A partire dalla sua ascesa alla Casa Bianca il Presidente statunitense Donald Trump ha posto tra le priorità strategiche degli Stati Uniti la conquista della cosiddetta energy dominance, ovvero l’ottenimento di una posizione di assoluta sicurezza e supremazia da parte di Washington nei mercati globali delle materie prime energetiche, petrolio e gas naturale soprattutto. Negli ultimi anni gli Stati Uniti sono stati saldamente ai primi posti nella classifica dei Paesi produttori ed esportatori di queste due commodities, e ora si preparano ad ampliare il loro profilo di esportatori, puntando soprattutto sul gas naturale.

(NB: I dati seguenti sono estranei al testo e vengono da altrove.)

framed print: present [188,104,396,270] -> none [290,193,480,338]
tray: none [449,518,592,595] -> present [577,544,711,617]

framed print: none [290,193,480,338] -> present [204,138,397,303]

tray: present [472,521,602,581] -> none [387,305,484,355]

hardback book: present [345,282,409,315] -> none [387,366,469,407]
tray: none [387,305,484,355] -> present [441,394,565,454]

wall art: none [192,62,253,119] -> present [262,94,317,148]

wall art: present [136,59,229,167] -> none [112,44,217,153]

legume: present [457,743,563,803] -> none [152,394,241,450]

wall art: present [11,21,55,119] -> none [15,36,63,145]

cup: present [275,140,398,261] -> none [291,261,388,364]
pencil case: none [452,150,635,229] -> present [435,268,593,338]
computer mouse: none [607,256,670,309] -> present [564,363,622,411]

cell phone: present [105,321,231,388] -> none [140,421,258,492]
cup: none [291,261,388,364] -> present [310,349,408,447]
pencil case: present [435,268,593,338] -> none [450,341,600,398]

Trump, in questo senso, prosegue una strategia a cui aveva già strizzato l’occhio Barack Obama e l’amministrazione precedente, supportata dal voto congressuale del 2016 che aprì le porte alle esportazioni Usa di gas naturale liquefatto verso il Vecchio Continente, in diretta concorrenza con i gasdotti nordafricani e russi. La Commissione europea in una nota ha sottolineato come dalla partenza del primo cargo nell’aprile 2016 la crescita dell’export statunitense sia stata esponenziale, ammontando a un +272% nel marzo 2019, caratterizzato dalla fornitura record di 1,4 miliardi di metri cubici. La conferenza CeraWeek di Houston ha visto i principali consulenti di Trump in materia di energia, primo fra tutti il Segretario ad essa deputato Rick Perry, parlare con ambizione delle prospettive aperte dal mercato americano. Il gas americano viene lavorato, raffreddato per ridurre i volumi del prodotto e liquefatto per permettere lo stoccaggio e il trasporto con le navi, con costi maggiori del 20% rispetto all’export via gasdotto, ma questo è compensato dalla natura politica dell’azione statunitense, che con il gas naturale mira a creare un nuovo vincolo tra le due sponde dell’Atlantico.
Di recente Trump ha ospitato negli Usa il vicepresidente della Commissione europea e commissario per l’unione energetica, lo slovacco Maros Sefcovic, invitato a visitare l’importante terminale di rigassificazione di Cameron, in Louisiana. Esso, sottolinea Italia Oggi, “è costato 10 miliardi di dollari (8,9 miliardi di euro). La società Sempra Energy di San Diego ha concluso il mese scorso la costruzione di una prima unità di produzione di gas liquefatto. Altre due ne sono previste. Una volta operative, queste tre unità potranno produrre 12 milioni di tonnellate di gas naturale liquefatto all’anno, un dato che corrisponde grossomodo alla quantità necessaria per riscaldare 8,5 milioni di abitazioni durante una giornata. L’amministrazione Trump ha appena dato il via libera a Sempra Energy per esportare gas da un altro terminale che sarà costruito a Port Arthur, in Texas, e che dovrà approvvigionare i paesi che non hanno firmato accordi di libero scambio con gli Stati Uniti, tra cui proprio l’Unione europea”.
Tra i Paesi più entusiasti degli accordi sul gas stipulati con gli Usa vi sono quelli che nutrono particolare astio verso la Russia di Vladimir Putin, principale bersaglio della strategia di espansione del gas statunitense: Polonia e Romania sono in tal senso in prima fila. L’attacco a tutto campo di Trump coinvolge anche la principale minaccia alla strategia di esportazione energetica americana, il gasdotto Nord Stream 2 che collega Russia e Germania. Contro di esso è arrivato un vero e proprio attacco bipartisan, come riporta Agenzia Nova: “I senatori degli Stati Uniti Ted Cruz, John Barrasso e Tom Cotton, esponenti del Partito repubblicano, e Jeanne Shaheen, del Partito democratico, hanno presentato una proposta di legge volta a introdurre sanzioni finanziarie e divieti di viaggio per gli individui e le imprese che partecipano alla realizzazione del Nord Stream 2”, segnalando di fatto la natura geopolitica della sfida energetica sull’asse euro-atlantico. Che gli Stati Uniti puntano a vincere puntando sulla forza delle loro esportazioni.